The Foreign and Commonwealth Office (FCO) advise against all travel to Donetsk oblast, Luhansk oblast and Crimea.
Manchester City take on Shakhtar Donetsk in a UEFA Champions League group match in Kharkiv on Tuesday 23 October. If you’re travelling to Ukraine for the match, check our dedicated information and advice page for travelling supporters, in addition to this travel advice.
At 3.30am on 9 October 2018, there was a large explosion at a Ukrainian ammunitions depot near the town of Ichnya, in the Chernigov oblast. The Ukrainian authorities have declared an emergency situation. A 16km exclusion zone has been established around the site. Airspace (30km zone) has also been closed while rail and road transport are suspended. If you’re located in the vicinity of the explosion you should follow the advice of the local Ukrainian emergency services.
The security situation in the south-eastern parts of the Donestsk and Luhansk oblasts of Ukraine remains highly unstable with ongoing clashes between Ukrainian armed forces and Russian-backed armed separatists. The FCO isn’t able to provide consular services to anyone in the parts of the Donestsk and Luhansk oblasts not currently under control of the Ukrainian authorities. See Eastern Ukraine
Russia illegally annexed Crimea on 21 March 2014 and tensions remain high. The FCO is not able to provide consular services to anyone in Crimea. See Crimea
It’s illegal under Ukrainian law to enter internationally recognised Ukrainian territory through a border point that isn’t currently controlled by the Ukrainian authorities. If you do so, you risk arrest or a fine, and you may be subject to a travel ban. International border crossings that aren’t currently under the control of the Ukrainian authorities include all land border crossings into Donetsk oblast, many of the land border crossings into Luhansk oblast, all air and sea ports in Crimea and the Kerch Bridge road and rail crossing into Crimea. Information on border crossing procedure, entry/exit regulations and checkpoints are provided at the State Border Guard Service of Ukraine website.
Events in Ukraine are fast moving. You should remain vigilant throughout Ukraine, monitor the media and this travel advice regularly, subscribe to email alerts and read our advice on how to deal with a crisis overseas.
The British Embassy in Kyiv is open to the public by appointment only. If you need to contact the British Embassy, please call +380 44 490 3660, or send an email to email@example.com.

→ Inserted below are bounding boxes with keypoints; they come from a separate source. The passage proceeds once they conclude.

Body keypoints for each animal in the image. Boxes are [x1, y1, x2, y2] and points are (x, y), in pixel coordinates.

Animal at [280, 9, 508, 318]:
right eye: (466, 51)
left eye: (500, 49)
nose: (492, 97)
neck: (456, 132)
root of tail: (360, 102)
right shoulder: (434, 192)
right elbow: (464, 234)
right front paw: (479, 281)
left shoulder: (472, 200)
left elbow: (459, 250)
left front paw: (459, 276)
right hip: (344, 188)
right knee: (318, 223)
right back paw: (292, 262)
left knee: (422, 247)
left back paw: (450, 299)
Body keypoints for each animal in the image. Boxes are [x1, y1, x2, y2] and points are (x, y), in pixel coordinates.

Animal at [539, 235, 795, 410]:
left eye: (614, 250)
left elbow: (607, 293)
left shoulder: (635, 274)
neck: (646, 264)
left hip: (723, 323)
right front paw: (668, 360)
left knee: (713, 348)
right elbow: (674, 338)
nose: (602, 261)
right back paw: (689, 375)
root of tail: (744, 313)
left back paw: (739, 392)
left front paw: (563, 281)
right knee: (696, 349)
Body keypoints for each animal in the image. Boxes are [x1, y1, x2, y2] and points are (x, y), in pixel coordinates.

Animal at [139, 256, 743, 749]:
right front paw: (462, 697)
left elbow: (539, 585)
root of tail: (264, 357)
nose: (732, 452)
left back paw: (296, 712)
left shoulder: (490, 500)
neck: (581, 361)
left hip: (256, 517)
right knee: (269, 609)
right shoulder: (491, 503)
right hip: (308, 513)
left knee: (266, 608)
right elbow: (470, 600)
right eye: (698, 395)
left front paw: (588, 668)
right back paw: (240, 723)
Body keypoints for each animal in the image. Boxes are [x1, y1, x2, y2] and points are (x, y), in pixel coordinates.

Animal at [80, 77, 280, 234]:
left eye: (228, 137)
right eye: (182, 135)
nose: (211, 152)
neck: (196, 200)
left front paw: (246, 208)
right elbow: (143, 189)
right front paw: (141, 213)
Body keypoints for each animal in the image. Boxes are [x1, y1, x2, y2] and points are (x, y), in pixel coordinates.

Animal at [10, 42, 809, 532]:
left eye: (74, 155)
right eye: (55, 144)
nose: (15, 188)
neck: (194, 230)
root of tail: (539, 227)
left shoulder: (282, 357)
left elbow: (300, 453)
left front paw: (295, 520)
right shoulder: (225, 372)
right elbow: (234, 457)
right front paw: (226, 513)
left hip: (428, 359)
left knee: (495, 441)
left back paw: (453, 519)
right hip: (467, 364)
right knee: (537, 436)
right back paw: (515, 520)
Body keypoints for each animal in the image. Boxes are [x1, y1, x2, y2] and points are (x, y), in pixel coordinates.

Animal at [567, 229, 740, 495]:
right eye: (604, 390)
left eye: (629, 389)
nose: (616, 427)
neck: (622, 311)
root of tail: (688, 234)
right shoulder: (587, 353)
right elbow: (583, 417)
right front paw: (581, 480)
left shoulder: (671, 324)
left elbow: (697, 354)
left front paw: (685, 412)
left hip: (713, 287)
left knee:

Around 78,600 British nationals visited Ukraine in 2017. Most visits are trouble-free.
The situation in Kyiv and other areas outside Donetsk and Luhansk is generally calm. However, public demonstrations do regularly take place. Policing of these events may include road closures. You should avoid all demonstrations and take extra care at public gatherings. In Kyiv, the areas around Maydan Nezalezhnosti (Independence Square) and government buildings such as the Verkhovna Rada (parliament building) and the National Bank of Ukraine are most frequently affected. See Political situation
Take care on the roads. There are a high number of traffic accidents, including fatalities. See Road travel
Beware of petty crime, especially in crowded areas and tourist spots or when using public transport. See Crime
Terrorists are likely to try to carry out attacks in Ukraine. See Terrorism
If you’re abroad and you need emergency help from the UK government, contact the nearest British embassy, consulate or high commission.
The Overseas Business Risk service offers information and advice for British companies operating overseas on how to manage political, economic, and business security-related risks.
Take out comprehensive travel and medical insurance before you travel.